8. Difference between regular and pedicabs
I highly recommend knowing this, lest you want to pay $40 for a $15 cab ride, or possibly get raped.
9. General lack of empathy
This is similar to point #4 (re: having tough skin). Homeless people in NYC are everywhere, in all shapes and forms and with all kinds of sad tales. If you can resist giving money to the gypsy on the train claiming homelessness and carrying a baby, then you can resist anything. Think about it this way: Yes, you could let that stroller pass leisurely ahead of you on your way to the subway platform and miss your train to work. OR, you could knock the stroller over while spitting on the mother behind the stroller, and triumphantly make your train. It’s your life. Your choice.
10. How to weave through droves of people
When I die and am placed in purgatory, I imagine it being one long, endless 5th avenue between 58th and 40th streets. The drove of tourists, walking at a sedated pace, that you must perpetually weave through. This will test your sanity like nothing else.
11. How to walk on Broadway during the day without killing yourself
Similarly, yet in a much-worse-kind-of-way is the stretch of Broadway from Houston to Canal, which I am absolutely certain is hell. To survive in NYC you’re going to need to learn how to trudge through this stretch on a Saturday afternoon without killing yourself.
12. Tourists
They are a nuisance, yes, but a necessary one too. How else would we displace our anger?
13. Friends who don’t judge you
NYC is a weird place and it can lead you to do some pretty strange things! Which is why having non-judgmental friends is compulsory. Which leads me to my next point…
14. Strong elbows for getting through crowds
Know what won’t help when you’re elbowing your way through a crowd like a hungry Roseanne Barr? A judgmental friend.
15. Friends
Like any other place in the world, you’re going to want friends. But in NYC they come particularly in handy, especially when you are taking the G train home on a Saturday night at 4am.

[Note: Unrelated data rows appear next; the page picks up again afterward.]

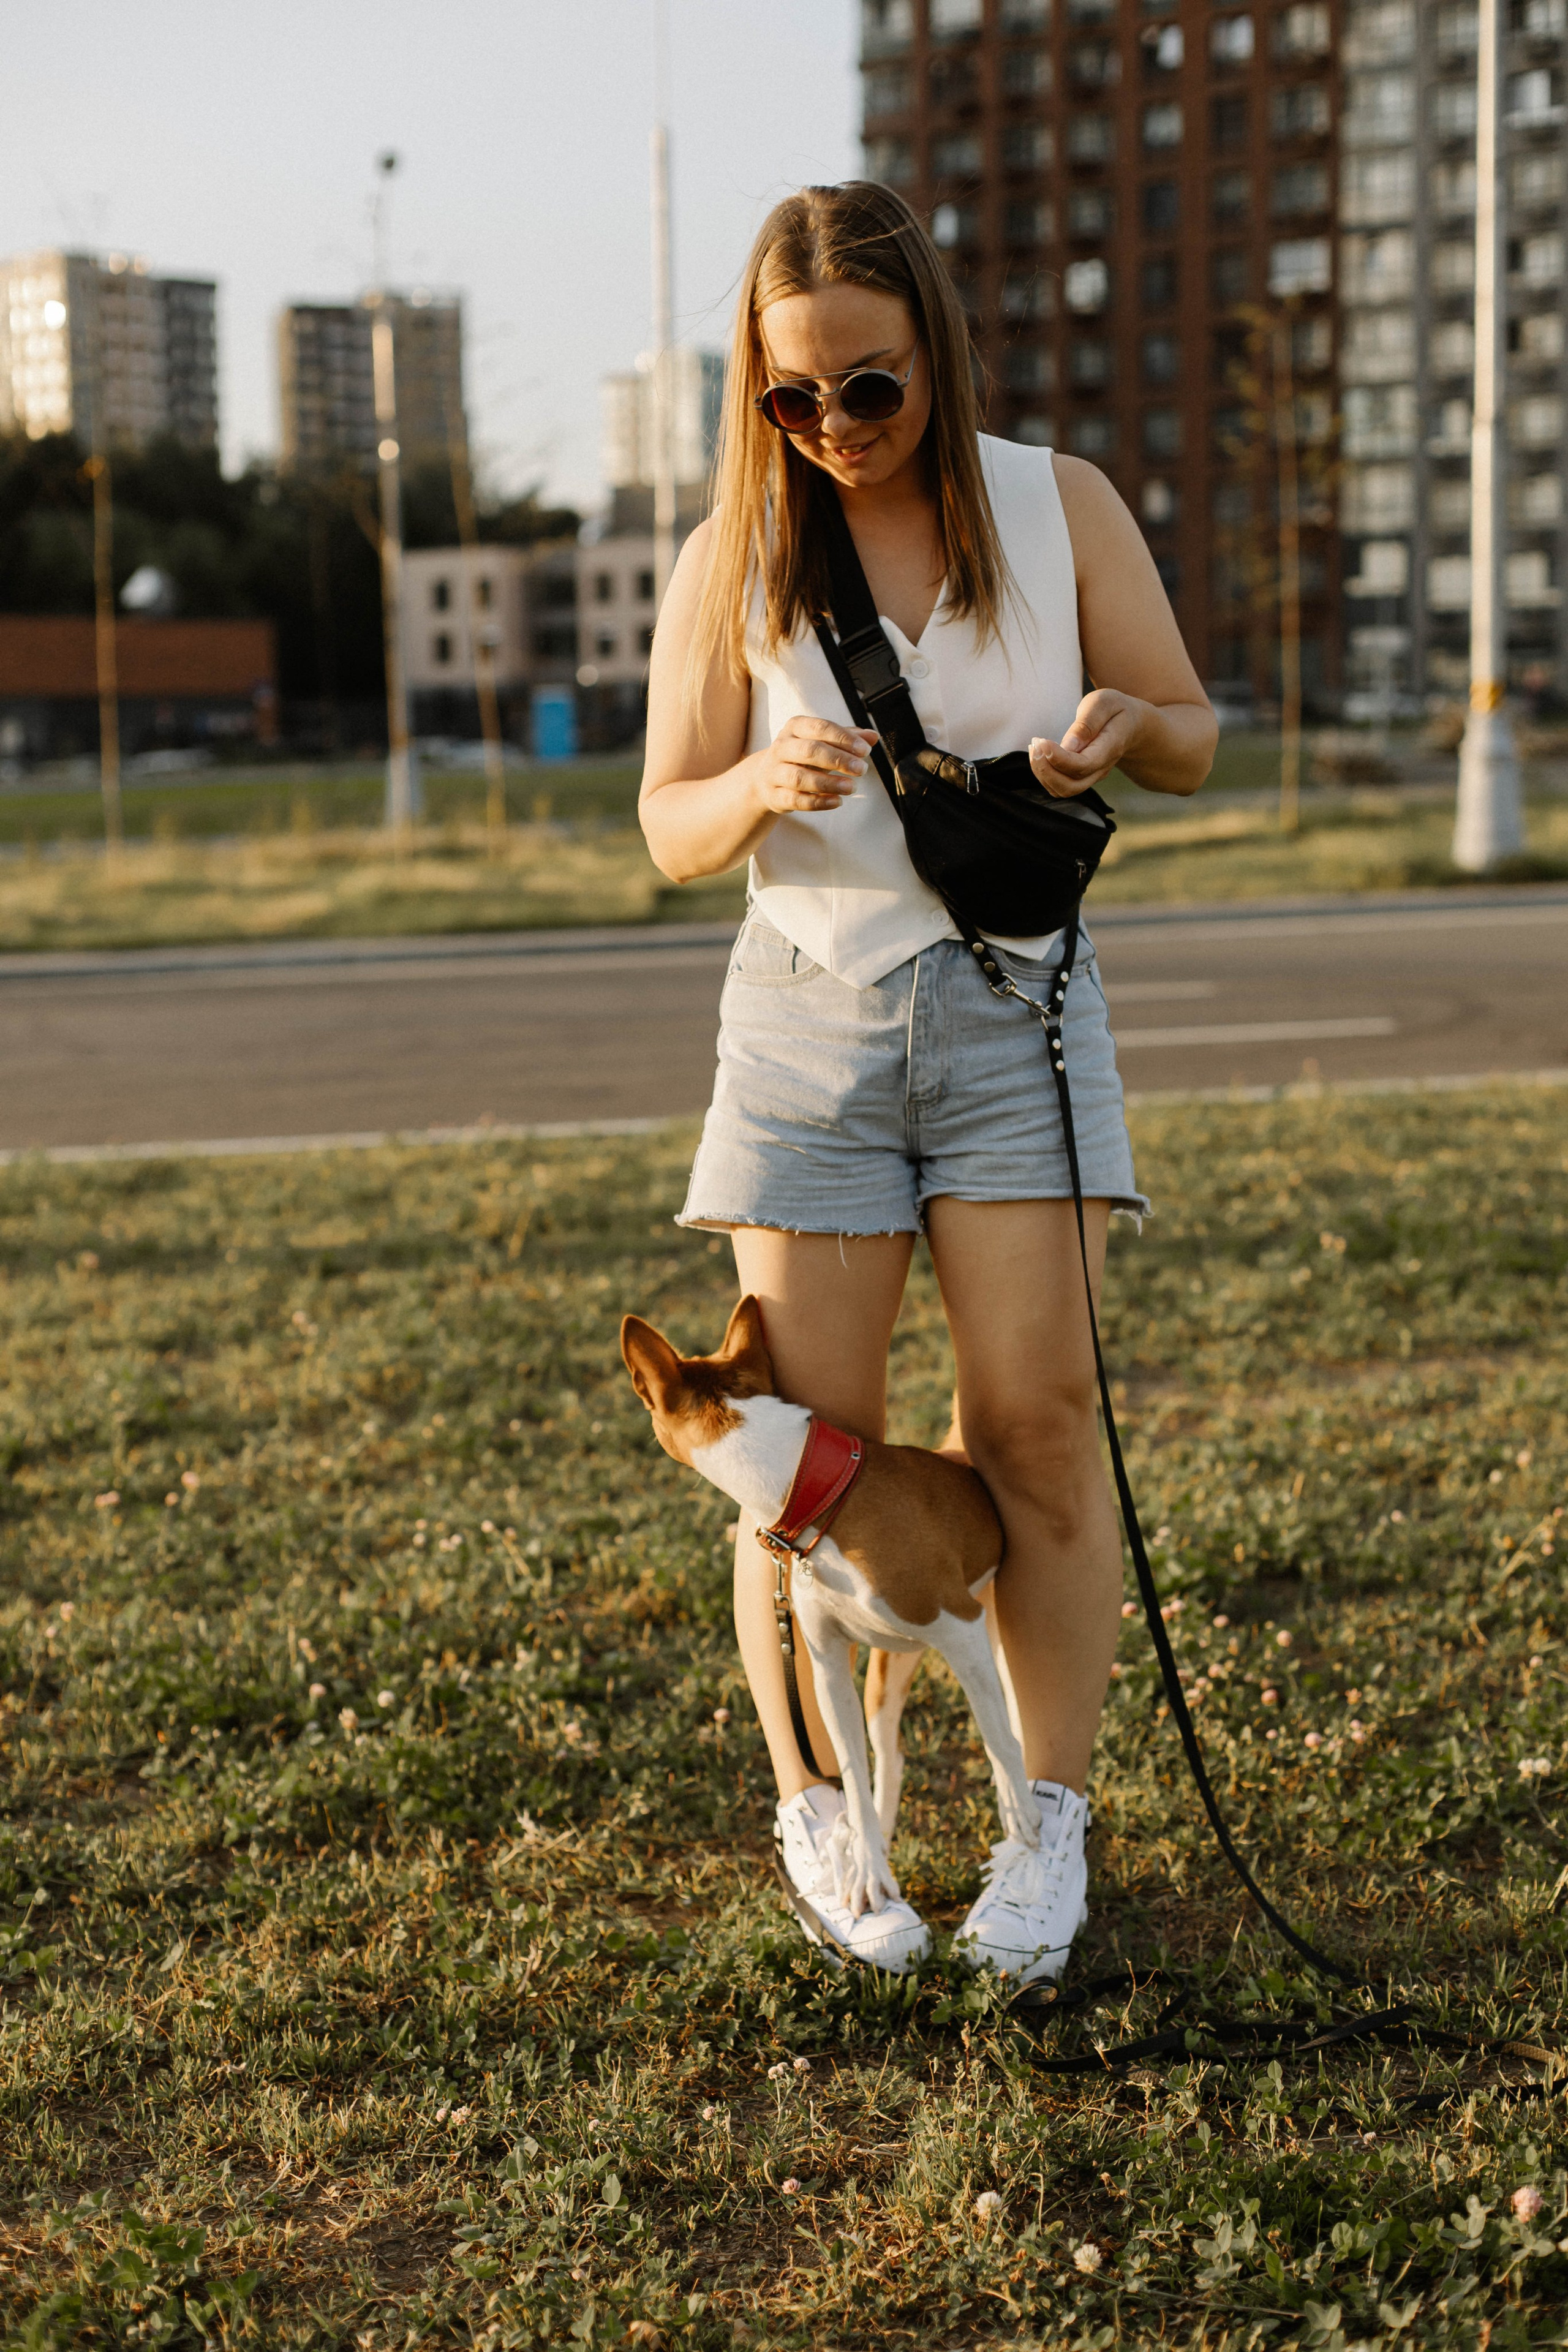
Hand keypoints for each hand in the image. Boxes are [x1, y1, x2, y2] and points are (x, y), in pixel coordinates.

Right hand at [746, 715, 877, 815]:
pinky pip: (796, 800)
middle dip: (838, 760)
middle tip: (861, 769)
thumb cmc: (801, 757)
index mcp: (794, 728)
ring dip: (829, 783)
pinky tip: (837, 801)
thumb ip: (847, 738)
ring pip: (801, 777)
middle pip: (809, 751)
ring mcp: (774, 773)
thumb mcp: (821, 742)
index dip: (843, 738)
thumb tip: (873, 737)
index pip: (820, 727)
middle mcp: (781, 747)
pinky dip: (818, 802)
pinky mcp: (774, 796)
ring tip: (851, 787)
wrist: (766, 778)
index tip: (864, 750)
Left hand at [1028, 690, 1146, 797]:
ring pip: (1062, 790)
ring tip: (1035, 746)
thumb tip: (1068, 746)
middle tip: (1035, 743)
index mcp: (1109, 748)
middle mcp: (1101, 768)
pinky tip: (1041, 753)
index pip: (1082, 765)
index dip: (1058, 758)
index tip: (1042, 741)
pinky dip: (1044, 774)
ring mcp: (1092, 776)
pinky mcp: (1081, 777)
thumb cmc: (1115, 709)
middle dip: (1045, 770)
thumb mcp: (1104, 703)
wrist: (1132, 725)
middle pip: (1070, 786)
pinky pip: (1058, 786)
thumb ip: (1087, 722)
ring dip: (1042, 773)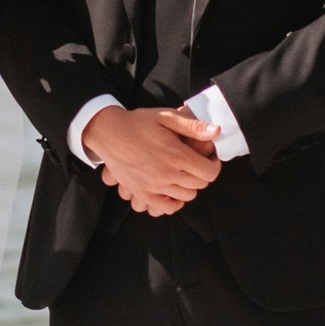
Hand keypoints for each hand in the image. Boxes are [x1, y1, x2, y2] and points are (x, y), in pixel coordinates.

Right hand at [87, 103, 221, 217]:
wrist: (108, 132)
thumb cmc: (138, 123)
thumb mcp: (166, 117)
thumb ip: (193, 126)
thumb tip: (216, 131)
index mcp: (177, 155)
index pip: (209, 172)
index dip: (214, 165)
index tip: (210, 159)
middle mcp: (168, 174)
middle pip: (199, 185)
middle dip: (202, 174)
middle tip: (197, 164)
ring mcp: (154, 186)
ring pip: (186, 197)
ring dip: (189, 187)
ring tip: (184, 174)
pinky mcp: (143, 193)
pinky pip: (167, 208)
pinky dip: (174, 202)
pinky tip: (172, 190)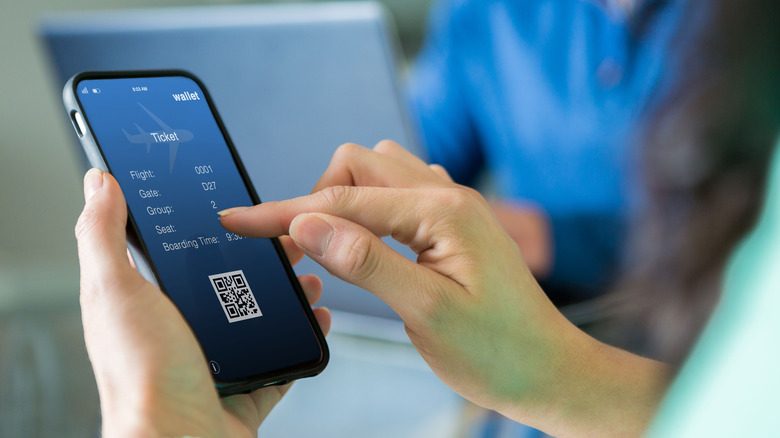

16. High tolerance for smelly things
And leading the way in the smelliest of things in NYC is doubtless the general, pervasive stink that is New York City summers. As well as any time you are caught behind a garbage truck (which, as it happens, will be a lot).
17. A Seamless account
Get this: the delivery men will even climb your 5-story walk-up to give you your chicken milanese.
18. A pair of fake, black, thick-rimmed glasses
For, y’know, the occasional poetry reading, gallery openings, or just for any time you take the L train.
19. A general, crack-like alertness
When walking down the streets of NYC, anything can happen. Walk by a garbage dump at the wrong second and you could be met with a pack of rats. Walk through midtown at the RIGHT moment and you could see a floundering Amanda Bynes IRL. You get me.